In the leadup to the AI Safety Summit held at Bletchley Park last week, Imperial burnished its own credentials in the sector, hosting Science Secretary Michelle Donelan; announcing a £28m centre to train AI researchers; and releasing a statement outlining its position on ‘AI-driven innovation.’.
A week prior to the summit, Imperial partnered with think tank Onward to host Donelan’s keynote ‘Future of AI’ speech, outlining the UK’s ‘safety-first’ approach to AI.

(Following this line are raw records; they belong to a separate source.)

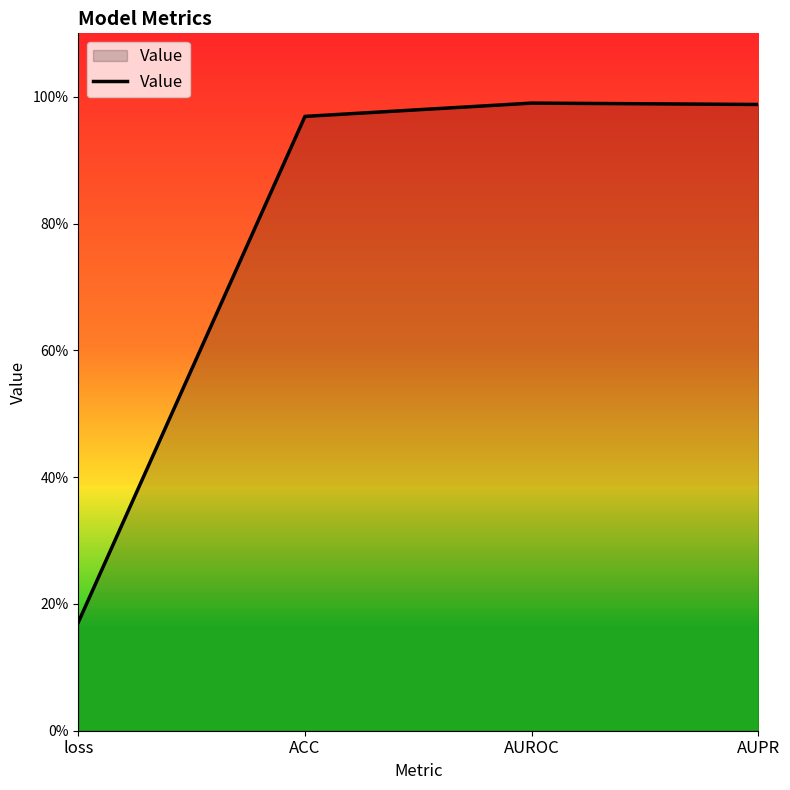

What is the label of the 2nd point from the right?

AUROC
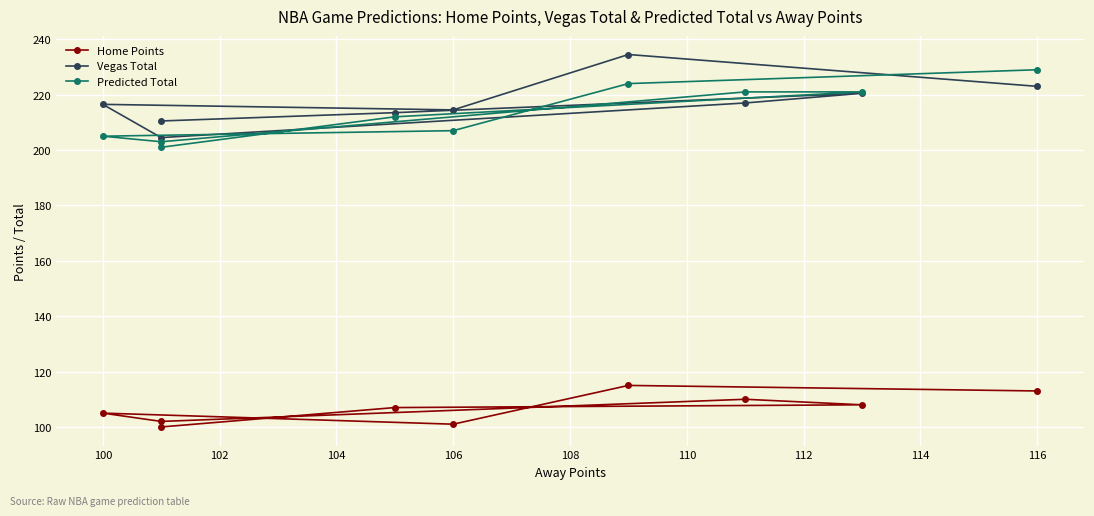

What is the average value of the Home Points series?

106.8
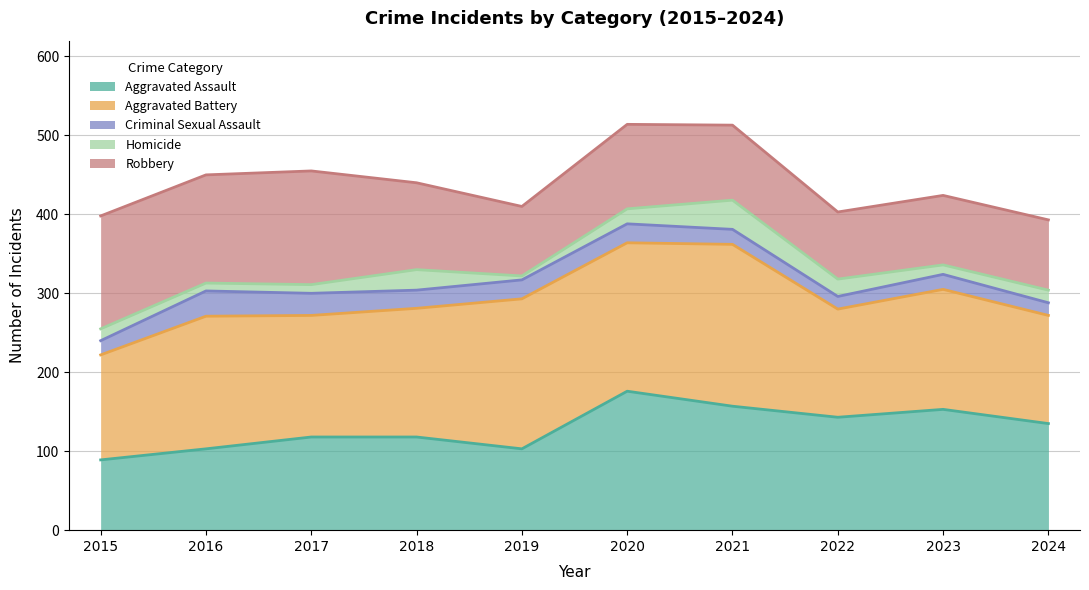

Is the value of Robbery at 2022 greater than the value of Aggravated Battery at 2019?

Yes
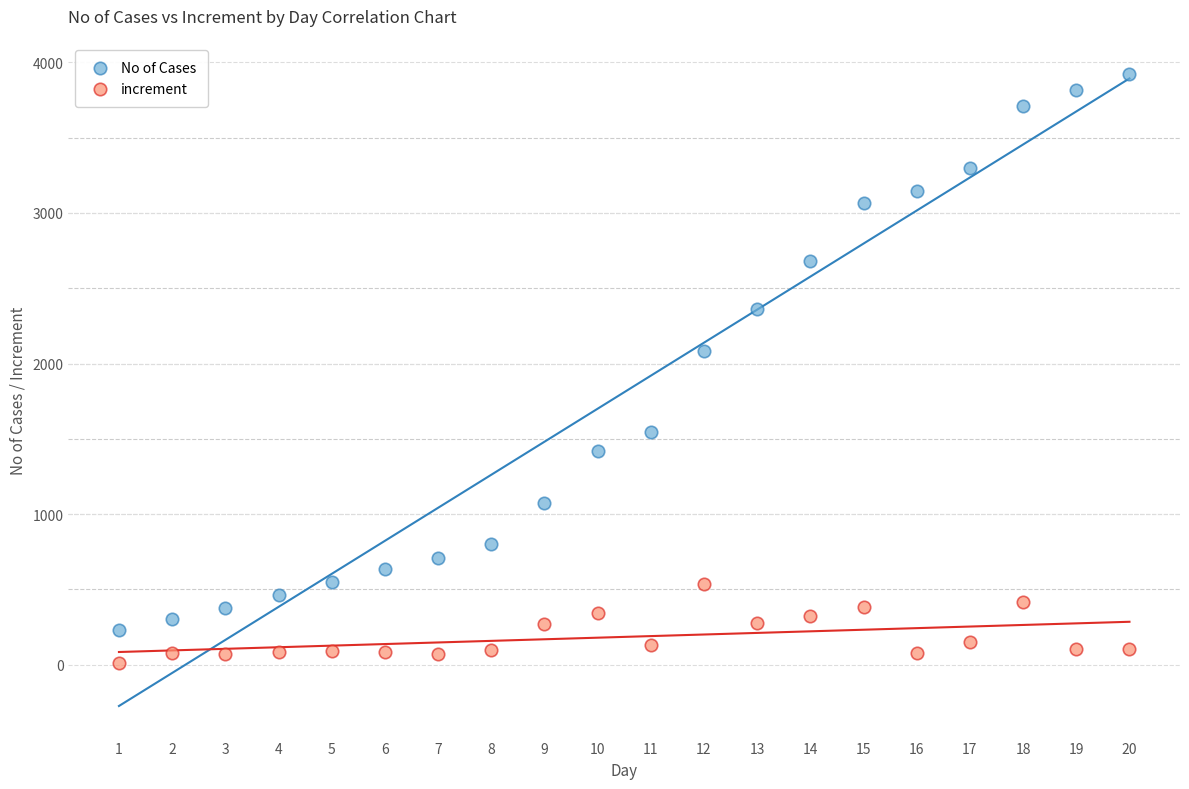

What is the X range (max minus min) for the scatter plot?

19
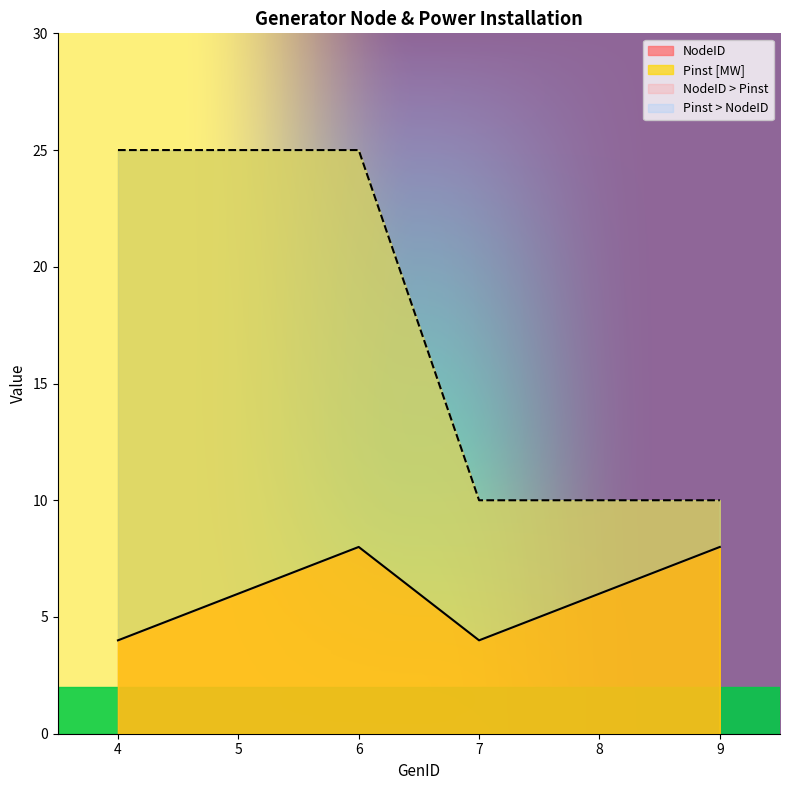

What is the difference between the maximum and minimum values in the Pinst [MW] series?

15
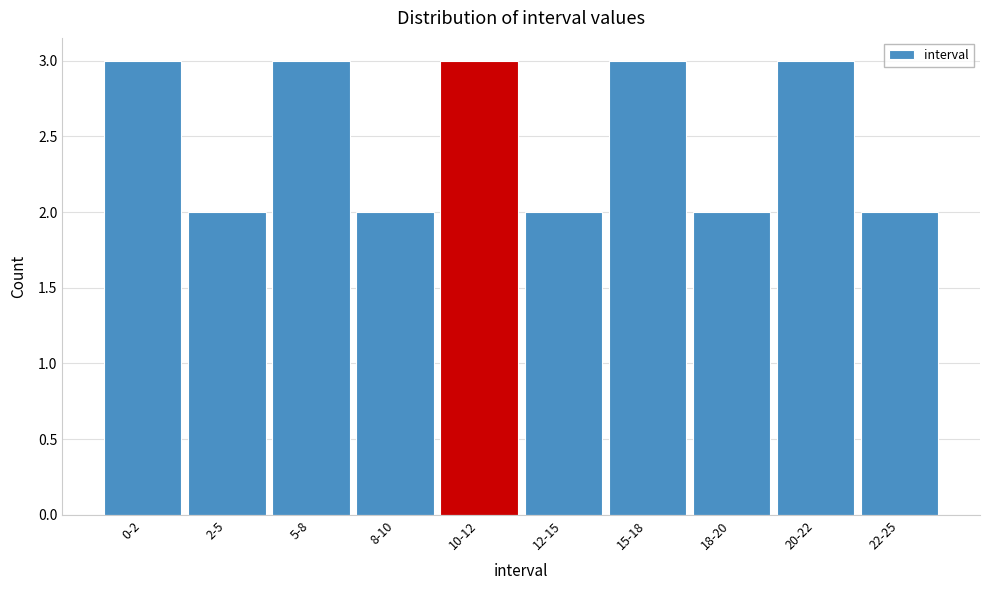

Reading left to right, extract all data points from this chart.

3	2	3	2	3	2	3	2	3	2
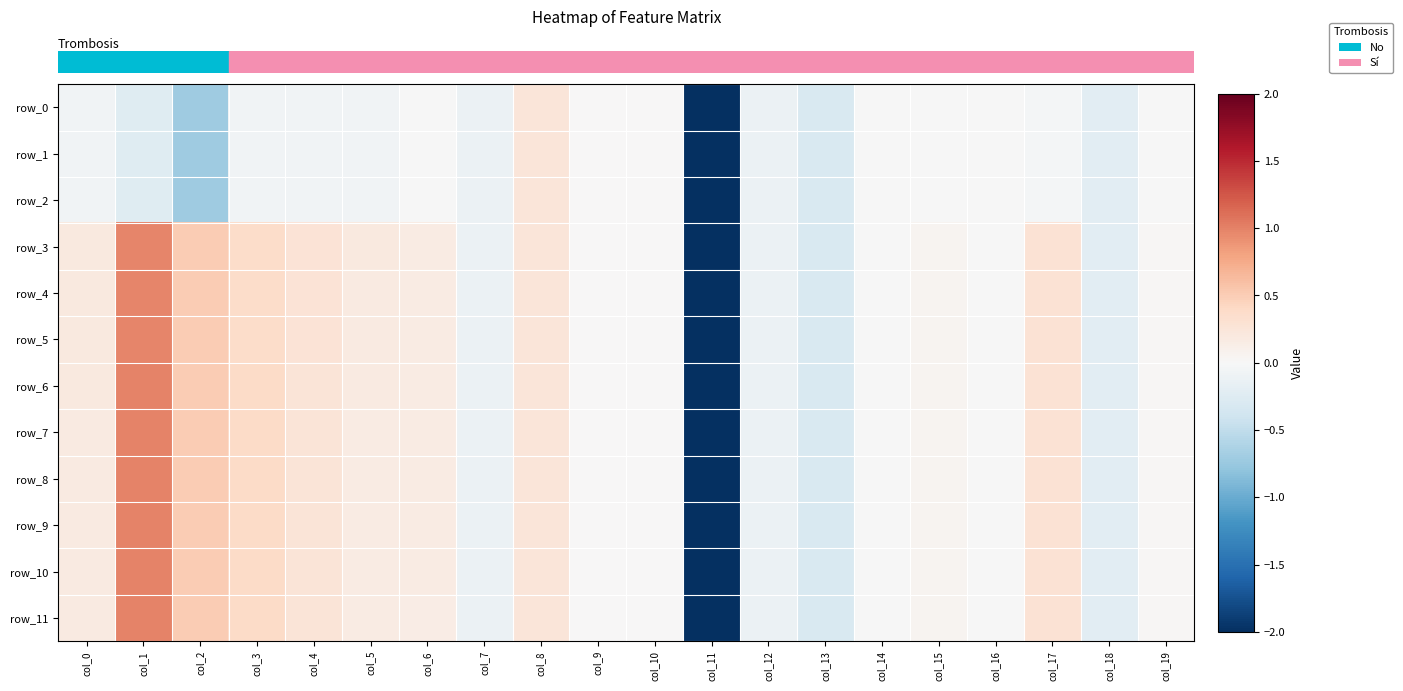

What is the sum of the row_3 values at col_7 and col_11?

-2.1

On 31st October, Donelan visited the South Kensington campus to announce 12 new UKRI AI Centres for Doctoral Training, one of which will be based at Imperial. The College has been given £28 million to train PhD researchers to develop AI systems addressing healthcare challenges.
“The plans we are announcing today will future-proof our nation’s skills base, meaning we can reap the benefits of AI as it continues to develop,” she said.
She also heard from Imperial professors about how Imperial is already integrating AI into healthcare.
Professor Ferdinando Rodriguez y Baena, Co-Director of the Hamlyn Centre, showed Donelan how AI is being used to aid knee replacement surgery, and the Dyson School of Design Engineering showcased how AI can help teenage cochlear implant users.
On the first day of the summit, Imperial issued its ‘Statement on AI-Driven Innovation.’ It welcomed the UK government’s attempts to ‘build a new global consensus on AI safety’ and called upon the government to ‘draw from’ the UK’s ‘strong scientific and technical expertise in universities like Imperial’ to make the country ‘a global AI leader.’